1. A control method for a TMR architecture memory, characterized in that, The control method is used to control the write and write operations of the three sub-memories of the TMR architecture memory when the host computer or processor accesses the TMR architecture memory. The control method includes the following steps: When the host computer or processor accesses data, a majority vote is held on the addresses of the three sub-memories; When at least two of the sub-memory addresses are consistent, the data write or write address is determined; When performing a data write operation, a majority vote is taken on the three sets of data to be written. When at least two sets of data are the same, the same data is written into the three sub-memories. When all three sets of data are different, a data write error signal is output. When performing a data write operation, a majority vote is taken on the data in the three sub-memories. When at least two of the sub-memories contain the same data, the same data is written out. When performing a data write operation, if two of the sub-memories contain the same data, the data in the sub-memories with different voting data is considered abnormal data. The abnormal data is overwritten with the same data, and the sub-memories are restored. When all three sub-memories contain different data, a data write error signal is output.

2. The control method for the TMR architecture memory according to claim 1, characterized in that, The control method further includes: When the host computer or processor accesses data, if the access to the three sub-memories by the host computer or processor is not synchronized, a bus wait signal is generated, and the access to the three sub-memories by the host computer or processor is synchronized according to the bus wait signal.

3. A controller for a TMR architecture memory, characterized in that, It includes a memory voting controller, one end of which is connected to a host computer or processor, and the other end is connected to three sub-memories of the TMR architecture memory; The memory voting controller includes an address voting module, a data voting module, and a sub-memory recovery module; The address voting module performs a majority vote on the addresses of the three sub-memories during data write or write operations. The data voting module performs a majority vote on the three sets of data during a data write operation, or performs a majority vote on the data in the three sub-memories during a data write-out operation. The sub-memory recovery module is used to recover data in the sub-memory where the majority voting result is incorrect.

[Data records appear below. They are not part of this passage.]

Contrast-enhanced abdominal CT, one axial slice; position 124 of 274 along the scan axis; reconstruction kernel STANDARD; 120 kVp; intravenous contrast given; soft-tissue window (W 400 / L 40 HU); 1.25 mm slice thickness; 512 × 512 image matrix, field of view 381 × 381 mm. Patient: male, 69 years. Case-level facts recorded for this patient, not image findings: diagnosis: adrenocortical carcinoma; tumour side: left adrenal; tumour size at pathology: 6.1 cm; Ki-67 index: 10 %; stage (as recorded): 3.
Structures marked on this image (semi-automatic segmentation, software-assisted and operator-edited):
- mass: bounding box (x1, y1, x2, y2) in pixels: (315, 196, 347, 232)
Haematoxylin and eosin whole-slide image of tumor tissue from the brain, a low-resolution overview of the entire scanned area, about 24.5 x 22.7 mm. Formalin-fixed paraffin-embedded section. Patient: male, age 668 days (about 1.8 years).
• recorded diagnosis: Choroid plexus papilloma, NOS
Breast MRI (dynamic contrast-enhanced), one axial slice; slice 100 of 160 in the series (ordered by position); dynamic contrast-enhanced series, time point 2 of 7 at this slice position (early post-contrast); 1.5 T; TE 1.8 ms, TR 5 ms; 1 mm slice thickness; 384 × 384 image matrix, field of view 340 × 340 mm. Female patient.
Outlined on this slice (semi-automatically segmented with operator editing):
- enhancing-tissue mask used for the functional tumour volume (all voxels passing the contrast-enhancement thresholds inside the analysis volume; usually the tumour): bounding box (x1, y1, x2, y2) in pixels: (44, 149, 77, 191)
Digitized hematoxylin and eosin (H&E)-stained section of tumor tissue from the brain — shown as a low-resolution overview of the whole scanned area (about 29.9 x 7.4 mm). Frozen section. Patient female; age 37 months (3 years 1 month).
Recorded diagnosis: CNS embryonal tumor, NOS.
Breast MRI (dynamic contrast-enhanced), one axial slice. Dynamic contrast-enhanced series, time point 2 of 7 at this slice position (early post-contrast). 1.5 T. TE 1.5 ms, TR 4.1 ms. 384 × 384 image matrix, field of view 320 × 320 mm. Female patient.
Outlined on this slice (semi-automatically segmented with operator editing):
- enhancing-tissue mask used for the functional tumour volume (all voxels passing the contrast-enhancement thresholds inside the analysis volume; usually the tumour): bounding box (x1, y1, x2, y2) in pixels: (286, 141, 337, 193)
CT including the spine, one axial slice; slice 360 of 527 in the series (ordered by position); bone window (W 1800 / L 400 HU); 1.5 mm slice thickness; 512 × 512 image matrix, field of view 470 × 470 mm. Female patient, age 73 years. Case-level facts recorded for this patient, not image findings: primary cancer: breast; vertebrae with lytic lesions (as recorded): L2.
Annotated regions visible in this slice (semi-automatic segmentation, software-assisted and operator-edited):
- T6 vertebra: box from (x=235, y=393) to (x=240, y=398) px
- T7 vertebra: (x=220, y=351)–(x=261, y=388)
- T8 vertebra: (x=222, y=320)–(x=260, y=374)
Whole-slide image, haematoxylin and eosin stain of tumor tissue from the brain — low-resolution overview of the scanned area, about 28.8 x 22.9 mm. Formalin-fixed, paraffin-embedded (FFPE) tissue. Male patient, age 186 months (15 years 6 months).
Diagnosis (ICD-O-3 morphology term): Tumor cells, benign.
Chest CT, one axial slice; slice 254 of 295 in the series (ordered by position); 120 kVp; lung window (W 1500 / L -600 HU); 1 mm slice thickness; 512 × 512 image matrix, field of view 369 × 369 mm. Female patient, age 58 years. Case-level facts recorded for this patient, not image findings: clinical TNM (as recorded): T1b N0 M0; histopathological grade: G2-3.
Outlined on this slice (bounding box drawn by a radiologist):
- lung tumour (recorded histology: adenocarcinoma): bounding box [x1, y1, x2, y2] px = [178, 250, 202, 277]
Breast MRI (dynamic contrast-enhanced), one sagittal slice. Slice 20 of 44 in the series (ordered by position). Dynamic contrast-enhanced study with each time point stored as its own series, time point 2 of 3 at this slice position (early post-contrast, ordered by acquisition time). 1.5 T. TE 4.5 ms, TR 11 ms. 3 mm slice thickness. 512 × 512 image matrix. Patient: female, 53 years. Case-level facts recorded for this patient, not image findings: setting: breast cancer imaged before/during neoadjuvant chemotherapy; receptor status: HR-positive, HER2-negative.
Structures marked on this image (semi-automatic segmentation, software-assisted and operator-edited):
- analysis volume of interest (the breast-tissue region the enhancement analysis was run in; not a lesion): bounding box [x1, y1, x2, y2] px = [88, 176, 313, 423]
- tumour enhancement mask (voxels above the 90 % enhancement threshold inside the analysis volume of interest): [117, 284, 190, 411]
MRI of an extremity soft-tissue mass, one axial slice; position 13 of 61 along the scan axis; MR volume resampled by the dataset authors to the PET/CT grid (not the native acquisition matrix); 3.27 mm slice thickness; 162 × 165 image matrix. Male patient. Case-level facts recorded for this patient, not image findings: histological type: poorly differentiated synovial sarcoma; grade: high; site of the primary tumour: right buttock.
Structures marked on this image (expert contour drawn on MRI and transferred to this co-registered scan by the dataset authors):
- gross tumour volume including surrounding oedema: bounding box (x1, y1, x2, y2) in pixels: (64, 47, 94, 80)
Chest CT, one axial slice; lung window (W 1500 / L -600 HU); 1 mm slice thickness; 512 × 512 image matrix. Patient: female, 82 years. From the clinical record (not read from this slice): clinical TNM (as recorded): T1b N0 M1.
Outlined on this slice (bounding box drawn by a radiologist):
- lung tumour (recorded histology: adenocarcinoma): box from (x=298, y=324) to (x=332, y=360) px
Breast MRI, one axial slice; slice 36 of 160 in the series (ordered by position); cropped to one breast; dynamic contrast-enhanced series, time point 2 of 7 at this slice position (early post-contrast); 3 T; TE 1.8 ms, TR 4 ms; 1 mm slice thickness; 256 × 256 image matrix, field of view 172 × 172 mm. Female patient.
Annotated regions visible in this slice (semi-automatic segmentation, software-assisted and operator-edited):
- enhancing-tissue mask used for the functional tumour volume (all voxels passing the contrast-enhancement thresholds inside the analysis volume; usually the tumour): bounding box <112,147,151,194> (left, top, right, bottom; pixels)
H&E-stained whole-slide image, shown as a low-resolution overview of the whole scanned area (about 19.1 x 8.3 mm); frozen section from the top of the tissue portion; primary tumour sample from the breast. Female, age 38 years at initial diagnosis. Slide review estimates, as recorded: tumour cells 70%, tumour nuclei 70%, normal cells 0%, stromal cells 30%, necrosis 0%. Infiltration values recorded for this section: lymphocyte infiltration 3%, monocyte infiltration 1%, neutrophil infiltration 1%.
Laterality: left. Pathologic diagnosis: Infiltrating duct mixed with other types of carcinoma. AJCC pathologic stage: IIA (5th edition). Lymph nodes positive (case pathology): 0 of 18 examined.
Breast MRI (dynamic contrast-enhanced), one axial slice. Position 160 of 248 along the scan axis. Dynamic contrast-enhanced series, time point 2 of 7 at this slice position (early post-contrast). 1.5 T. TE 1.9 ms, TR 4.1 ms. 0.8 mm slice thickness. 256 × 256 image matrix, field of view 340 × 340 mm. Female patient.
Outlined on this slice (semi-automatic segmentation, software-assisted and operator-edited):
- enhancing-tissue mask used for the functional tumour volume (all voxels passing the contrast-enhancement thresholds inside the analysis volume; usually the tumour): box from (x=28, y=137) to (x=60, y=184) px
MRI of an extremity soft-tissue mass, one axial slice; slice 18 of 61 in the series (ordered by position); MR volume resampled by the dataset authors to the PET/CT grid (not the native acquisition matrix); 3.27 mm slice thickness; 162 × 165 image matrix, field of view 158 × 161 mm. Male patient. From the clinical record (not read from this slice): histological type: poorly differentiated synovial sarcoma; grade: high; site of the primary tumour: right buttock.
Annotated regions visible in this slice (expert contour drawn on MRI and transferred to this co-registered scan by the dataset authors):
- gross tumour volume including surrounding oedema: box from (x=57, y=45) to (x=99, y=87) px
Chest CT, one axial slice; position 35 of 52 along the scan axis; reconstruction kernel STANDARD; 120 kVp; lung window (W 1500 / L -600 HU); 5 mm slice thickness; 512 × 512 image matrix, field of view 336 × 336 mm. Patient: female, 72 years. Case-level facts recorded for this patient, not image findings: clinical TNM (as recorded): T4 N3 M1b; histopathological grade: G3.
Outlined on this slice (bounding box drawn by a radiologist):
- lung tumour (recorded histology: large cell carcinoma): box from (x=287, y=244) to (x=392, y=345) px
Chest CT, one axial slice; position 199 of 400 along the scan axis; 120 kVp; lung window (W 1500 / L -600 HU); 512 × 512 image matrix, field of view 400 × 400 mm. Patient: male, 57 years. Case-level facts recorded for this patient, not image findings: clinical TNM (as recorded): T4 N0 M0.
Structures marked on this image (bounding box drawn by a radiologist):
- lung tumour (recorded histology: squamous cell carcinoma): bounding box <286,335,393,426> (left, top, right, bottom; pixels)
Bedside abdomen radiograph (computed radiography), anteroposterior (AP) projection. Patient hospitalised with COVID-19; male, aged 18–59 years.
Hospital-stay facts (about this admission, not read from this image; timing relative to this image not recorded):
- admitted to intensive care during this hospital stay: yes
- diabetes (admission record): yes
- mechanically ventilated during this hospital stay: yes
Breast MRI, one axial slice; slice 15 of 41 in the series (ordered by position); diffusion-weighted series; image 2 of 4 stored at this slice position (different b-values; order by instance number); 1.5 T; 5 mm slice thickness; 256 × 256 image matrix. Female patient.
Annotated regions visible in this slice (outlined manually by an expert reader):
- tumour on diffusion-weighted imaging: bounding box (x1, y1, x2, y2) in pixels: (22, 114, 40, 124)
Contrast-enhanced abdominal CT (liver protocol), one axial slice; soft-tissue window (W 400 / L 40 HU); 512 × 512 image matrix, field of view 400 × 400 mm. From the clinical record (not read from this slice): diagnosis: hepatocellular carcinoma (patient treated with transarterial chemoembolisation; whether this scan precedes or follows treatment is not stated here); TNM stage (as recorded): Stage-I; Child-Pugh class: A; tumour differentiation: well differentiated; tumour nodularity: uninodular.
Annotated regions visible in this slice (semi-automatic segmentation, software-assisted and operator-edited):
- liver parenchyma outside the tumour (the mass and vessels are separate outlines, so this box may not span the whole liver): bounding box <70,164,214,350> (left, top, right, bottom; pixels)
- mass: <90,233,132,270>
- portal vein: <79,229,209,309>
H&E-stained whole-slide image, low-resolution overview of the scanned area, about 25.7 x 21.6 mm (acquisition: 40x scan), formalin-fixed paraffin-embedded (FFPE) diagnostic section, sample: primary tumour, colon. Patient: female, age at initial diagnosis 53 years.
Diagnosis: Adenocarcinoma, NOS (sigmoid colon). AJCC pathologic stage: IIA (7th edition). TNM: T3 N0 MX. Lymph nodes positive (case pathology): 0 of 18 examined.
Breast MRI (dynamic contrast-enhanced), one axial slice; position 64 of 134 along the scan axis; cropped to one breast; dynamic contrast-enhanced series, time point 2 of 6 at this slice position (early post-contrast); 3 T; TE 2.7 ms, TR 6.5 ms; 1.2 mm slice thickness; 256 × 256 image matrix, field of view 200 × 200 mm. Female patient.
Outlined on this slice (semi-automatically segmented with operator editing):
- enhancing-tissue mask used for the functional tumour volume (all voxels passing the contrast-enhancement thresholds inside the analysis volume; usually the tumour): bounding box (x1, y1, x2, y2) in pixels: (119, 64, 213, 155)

4. The controller for the TMR architecture memory according to claim 3, characterized in that, The memory voting controller is provided with a first interface and a second interface. The host computer or processor is connected to the controller via the first interface, and the three sub-memories of the TMR architecture memory are connected to the second interface.

5. The controller for the TMR architecture memory according to claim 4, characterized in that, The memory voting controller also includes a synchronization module, which is used to synchronize access to the three sub-memories when the host computer or processor accesses data.

6. A computer device, comprising a memory, a processor, and a computer program stored in the memory and executable on the processor, characterized in that, When the processor executes the computer program, it implements the control method for the TMR architecture memory as described in any one of claims 1 to 2.

7. A computer-readable storage medium, characterized in that, The computer-readable storage medium stores a computer program that performs the control method of the TMR architecture memory according to any one of claims 1 to 5.